In den Wunderkammern der Illusion

von Dirk Pilz

Wien, 14. Juli 2014. Er saß da zum Beispiel geschlagene zwanzig Minuten auf einer Kiste, neben Angela Winkler. Sie taten wenig, aber sie äugten, wimperzuckten, fingerspielten gemeinsam, und es schien dabei, als erhebe er jede Regung nur deshalb in schwindelnde Silbenhöhen hinauf, um sie als Blitze aus den heiterste Himmeln herausfallen zu lassen. Das war vor 14 Jahren, er war der Johannes Rosmer in Peter Zadeks Ibsen-Abend am Wiener Akademietheater.

Er trank Cognac, trug das Hemd offen und die Hände in der Luft, sehr lässig, sehr verzweifelt und hob an zu fragen: "Wärs möglich? Könnt ich nicht mehr wie ich wollte? Nicht mehr zurück wies mir beliebt?" Er fasste sich in den grauen Haarschopf, ließ die Worte in ein unermessliches Innen rollen und schoss sie zugleich in die fernsten Weiten, als wäre jeder Vers bei ihm die natürlichste aller Sprechweisen und das gefährlichste Instrument gleichermaßen. Das war vor sieben Jahren, er war der Wallenstein in Thomas Langhoffs Schiller-Abend am Wiener Burgtheater.

Er lief nicht, er schritt einher und balancierte alle Sätze und Schritte auf der butterweichen Kante zwischen Ironie und Bitterernst, aber wie lässig, wie leichthändisch. Das war vor drei Jahren bei den Salzburger Festspielen, im Wort- und Mimikgefecht mit Lars Eidinger, er war der Vincentio aus Shakespeares Maß für Maß in einer Inszenierung von Thomas Ostermeier.

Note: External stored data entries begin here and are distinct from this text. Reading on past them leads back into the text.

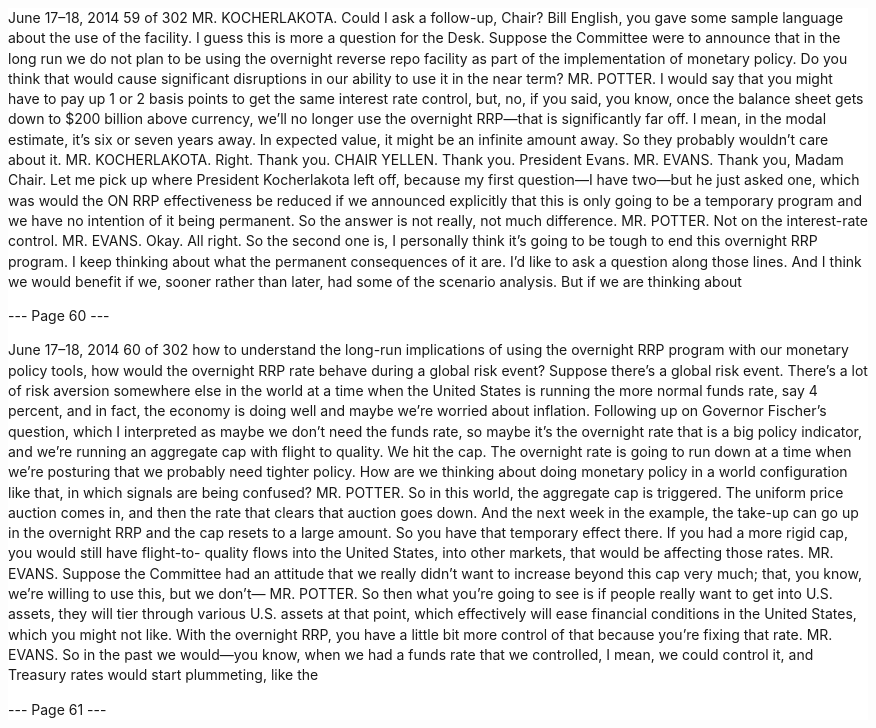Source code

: June 17–18, 2014 59 of 302
MR. KOCHERLAKOTA. Could I ask a follow-up, Chair? Bill English, you gave some
sample language about the use of the facility. I guess this is more a question for the Desk.
Suppose the Committee were to announce that in the long run we do not plan to be using the
overnight reverse repo facility as part of the implementation of monetary policy. Do you think
that would cause significant disruptions in our ability to use it in the near term?
MR. POTTER. I would say that you might have to pay up 1 or 2 basis points to get the
same interest rate control, but, no, if you said, you know, once the balance sheet gets down to
$200 billion above currency, we’ll no longer use the overnight RRP—that is significantly far off.
I mean, in the modal estimate, it’s six or seven years away. In expected value, it might be an
infinite amount away. So they probably wouldn’t care about it.
MR. KOCHERLAKOTA. Right. Thank you.
CHAIR YELLEN. Thank you. President Evans.
MR. EVANS. Thank you, Madam Chair. Let me pick up where President Kocherlakota
left off, because my first question—I have two—but he just asked one, which was would the ON
RRP effectiveness be reduced if we announced explicitly that this is only going to be a
temporary program and we have no intention of it being permanent. So the answer is not really,
not much difference.
MR. POTTER. Not on the interest-rate control.
MR. EVANS. Okay. All right. So the second one is, I personally think it’s going to be
tough to end this overnight RRP program. I keep thinking about what the permanent
consequences of it are. I’d like to ask a question along those lines. And I think we would benefit
if we, sooner rather than later, had some of the scenario analysis. But if we are thinking about

--- Page 60 ---

June 17–18, 2014 60 of 302
how to understand the long-run implications of using the overnight RRP program with our
monetary policy tools, how would the overnight RRP rate behave during a global risk event?
Suppose there’s a global risk event. There’s a lot of risk aversion somewhere else in the
world at a time when the United States is running the more normal funds rate, say 4 percent, and
in fact, the economy is doing well and maybe we’re worried about inflation. Following up on
Governor Fischer’s question, which I interpreted as maybe we don’t need the funds rate, so
maybe it’s the overnight rate that is a big policy indicator, and we’re running an aggregate cap
with flight to quality. We hit the cap. The overnight rate is going to run down at a time when
we’re posturing that we probably need tighter policy. How are we thinking about doing
monetary policy in a world configuration like that, in which signals are being confused?
MR. POTTER. So in this world, the aggregate cap is triggered. The uniform price
auction comes in, and then the rate that clears that auction goes down. And the next week in the
example, the take-up can go up in the overnight RRP and the cap resets to a large amount. So
you have that temporary effect there. If you had a more rigid cap, you would still have flight-to-
quality flows into the United States, into other markets, that would be affecting those rates.
MR. EVANS. Suppose the Committee had an attitude that we really didn’t want to
increase beyond this cap very much; that, you know, we’re willing to use this, but we don’t—
MR. POTTER. So then what you’re going to see is if people really want to get into U.S.
assets, they will tier through various U.S. assets at that point, which effectively will ease
financial conditions in the United States, which you might not like. With the overnight RRP,
you have a little bit more control of that because you’re fixing that rate.
MR. EVANS. So in the past we would—you know, when we had a funds rate that we
controlled, I mean, we could control it, and Treasury rates would start plummeting, like the

--- Page 61 ---
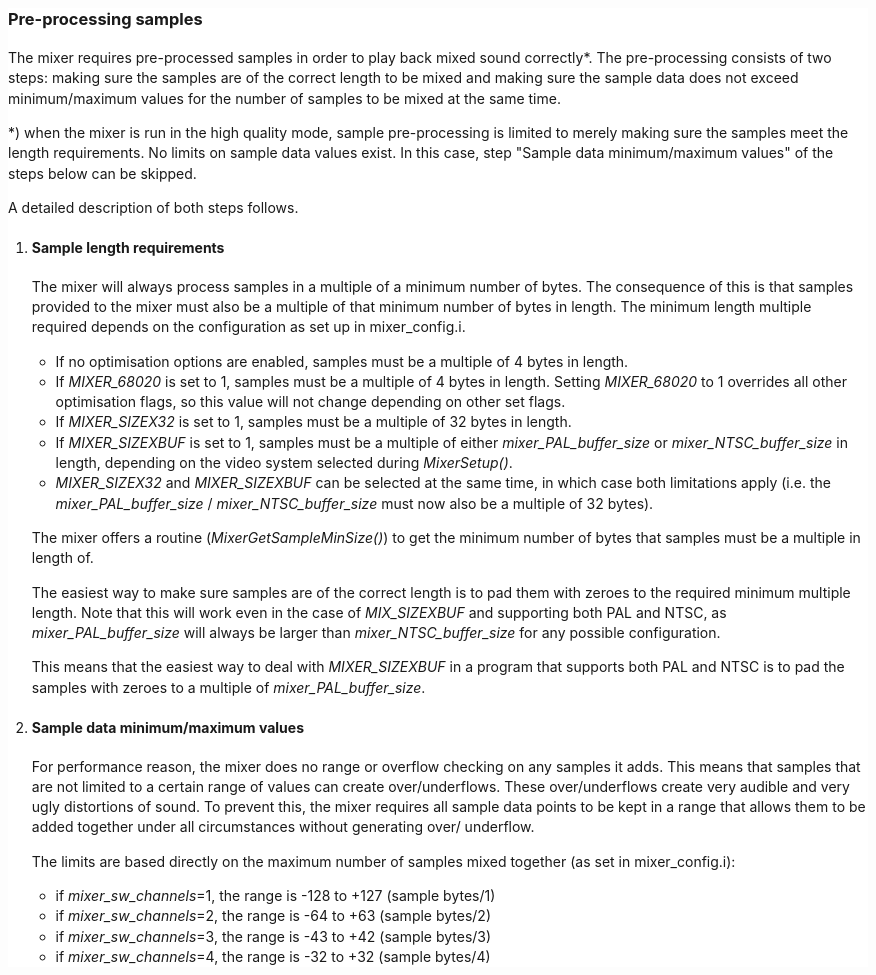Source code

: ### Pre-processing samples

The mixer requires pre-processed samples in order to play back mixed sound correctly\*. The pre-processing consists of two steps: making sure the samples are of the correct length to be mixed and making sure the sample data does not exceed minimum/maximum values for the number of samples to be mixed at the same time.

\*) when the mixer is run in the high quality mode, sample pre-processing is limited to merely making sure the samples meet the length requirements. No limits on sample data values exist. In this case, step "Sample data minimum/maximum values" of the steps below can be skipped.

A detailed description of both steps follows.

1.  #### Sample length requirements

    The mixer will always process samples in a multiple of a minimum number of bytes. The consequence of this is that samples provided to the mixer must also be a multiple of that minimum number of bytes in length. The minimum length multiple required depends on the configuration as set up in mixer_config.i.

    - If no optimisation options are enabled, samples must be a multiple of 4 bytes in length.
    - If *MIXER_68020* is set to 1, samples must be a multiple of 4 bytes in length. Setting *MIXER_68020* to 1 overrides all other optimisation flags, so this value will not change depending on other set flags.
    - If *MIXER_SIZEX32* is set to 1, samples must be a multiple of 32 bytes in length.
    - If *MIXER_SIZEXBUF* is set to 1, samples must be a multiple of either *mixer_PAL_buffer_size* or *mixer_NTSC_buffer_size* in length, depending on the video system selected during *MixerSetup()*.
    - *MIXER_SIZEX32* and *MIXER_SIZEXBUF* can be selected at the same time, in which case both limitations apply (i.e. the *mixer_PAL_buffer_size* / *mixer_NTSC_buffer_size* must now also be a multiple of 32 bytes).

    The mixer offers a routine (*MixerGetSampleMinSize()*) to get the minimum number of bytes that samples must be a multiple in length of.

    The easiest way to make sure samples are of the correct length is to pad them with zeroes to the required minimum multiple length. Note that this will work even in the case of *MIX_SIZEXBUF* and supporting both PAL and NTSC, as *mixer_PAL_buffer_size* will always be larger than *mixer_NTSC_buffer_size* for any possible configuration.

    This means that the easiest way to deal with *MIXER_SIZEXBUF* in a program that supports both PAL and NTSC is to pad the samples with zeroes to a multiple of *mixer_PAL_buffer_size*.

2.  #### Sample data minimum/maximum values

    For performance reason, the mixer does no range or overflow checking on any samples it adds. This means that samples that are not limited to a certain range of values can create over/underflows. These over/underflows create very audible and very ugly distortions of sound. To prevent this, the mixer requires all sample data points to be kept in a range that allows them to be added together under all circumstances without generating over/ underflow.

    The limits are based directly on the maximum number of samples mixed together (as set in mixer_config.i):

    - if *mixer_sw_channels*=1, the range is -128 to +127 (sample bytes/1)
    - if *mixer_sw_channels*=2, the range is -64 to +63 (sample bytes/2)
    - if *mixer_sw_channels*=3, the range is -43 to +42 (sample bytes/3)
    - if *mixer_sw_channels*=4, the range is -32 to +32 (sample bytes/4)
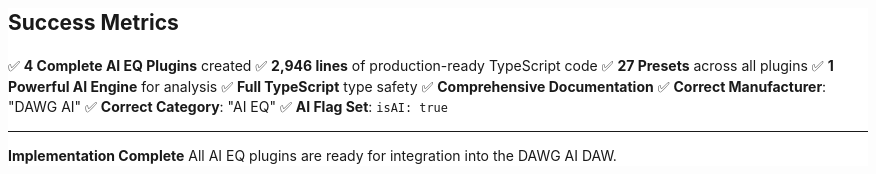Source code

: 
## Success Metrics

✅ **4 Complete AI EQ Plugins** created
✅ **2,946 lines** of production-ready TypeScript code
✅ **27 Presets** across all plugins
✅ **1 Powerful AI Engine** for analysis
✅ **Full TypeScript** type safety
✅ **Comprehensive Documentation**
✅ **Correct Manufacturer**: "DAWG AI"
✅ **Correct Category**: "AI EQ"
✅ **AI Flag Set**: `isAI: true`

---

**Implementation Complete**
All AI EQ plugins are ready for integration into the DAWG AI DAW.

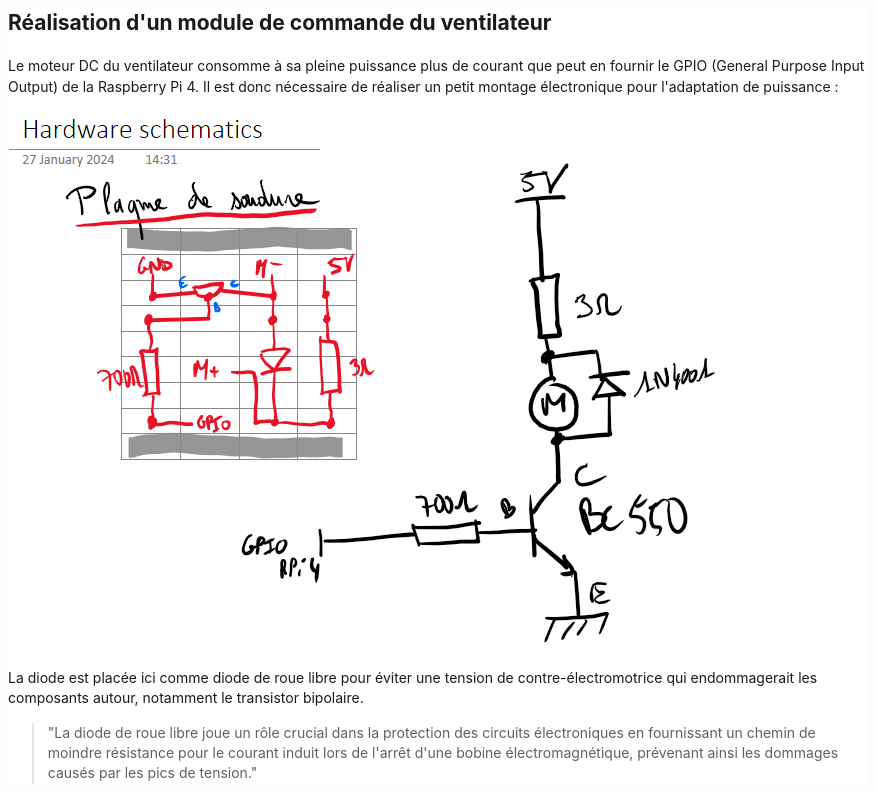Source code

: ## Réalisation d'un module de commande du ventilateur

Le moteur DC du ventilateur consomme à sa pleine puissance plus de courant que peut en fournir le GPIO (General Purpose Input Output) de la Raspberry Pi 4. Il est donc nécessaire de réaliser un petit montage électronique pour l'adaptation de puissance :

![Schéma électronique du module de commande du ventilateur](doc/readme_img/Hardware_schematic.png)

La diode est placée ici comme diode de roue libre pour éviter une tension de contre-électromotrice qui endommagerait les composants autour, notamment le transistor bipolaire. 
<br>
> "La diode de roue libre joue un rôle crucial dans la protection des circuits électroniques en fournissant un chemin de moindre résistance pour le courant induit lors de l'arrêt d'une bobine électromagnétique, prévenant ainsi les dommages causés par les pics de tension."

voss lear007 560 burgtheaterGert Voss als König Lear, 2007 am Burgtheater in einer Inszenierung von Luc Bondy 
© Burgtheater

Gert Voss ist tot. Gert Voss, der Charaktererfinder, der Menschenbildner. Gert Voss, der alles über seine Figuren wusste, wahrscheinlich auch viel über sich selbst, und sich dennoch das Spiel von solchem Wissen nicht verderben ließ. Gert Voss, der als Komiker immer, wie er sagte, "ein Todesvogerl auf der Schulter" hatte und als Tragöde immer den Narr im Nacken, oder auf den spitzen Fingern. Der sich nicht festlegen ließ, der störrisch sein konnte, streitlustig.

Er war zuletzt Ehrenmitglied des Wiener Burgtheaters, und für viele, die Wiener besonders, war er das Gestalt gewordene Burgtheater in bester Theaterweise. Er spielte Thomas Bernhard und Thomas Bernhard verewigte ihn mit seinem Stück "Ritter Dene Voss", ohne je hinnehmen zu wollen, dass man an Bernhard das Provokante hervor strich, weil, sagte er, seine Figuren immer von der "verzehrenden Sehnsucht" getrieben würden, "Kontakt zu finden zu anderen Menschen". Er spielte in George Taboris "Goldberg-Variationen" (1991) und in seinem "Othello" (1990), was für die Dabeigewesenen glitzernde Erweckungsabende gewesen sein müssen, glaubt man ihren Berichten; er war Mitte der Neunziger für Jahre der Salzburger Jedermann und King Lear bei Luc Bondy (2007), mit flatterndem Hemd und fiebrigen Nerven, eine unverhohlene Gert-Voss-Huldigungs-Inszenierung. Ringsum viel Spielöde, in der Mitte ein Theaterkristall. Auch das gab es oft: Voss-Denkmäler, dargestellt von Voss.

Er ließ dabei das Theater stets dem Diktat des schönen Scheins gehorchen, erkundete jeden Winkel in den Wunderkammern der Illusion, ohne darin zu verschwinden. Ja, zuletzt hat er das Wissen um seine theatereuropäische Bedeutung, den Ruhm, die großäugige Bewunderung seiner Zuschauer immer mitgespielt, und auch einem Spieler wie Voss gelang dies nicht ohne Eitelkeitsgirlanden. Aber er bewahrte sich doch die Kraft, sich selbst zu überraschen.

Mit ihm ist einer der Vorzeigespieler jener Generation gestorben, die sich ganz und gar sicher war, dass alles Theater in den Fundgruben der Verwandlung zu finden ist, nur dort. Und nur dort immer anders.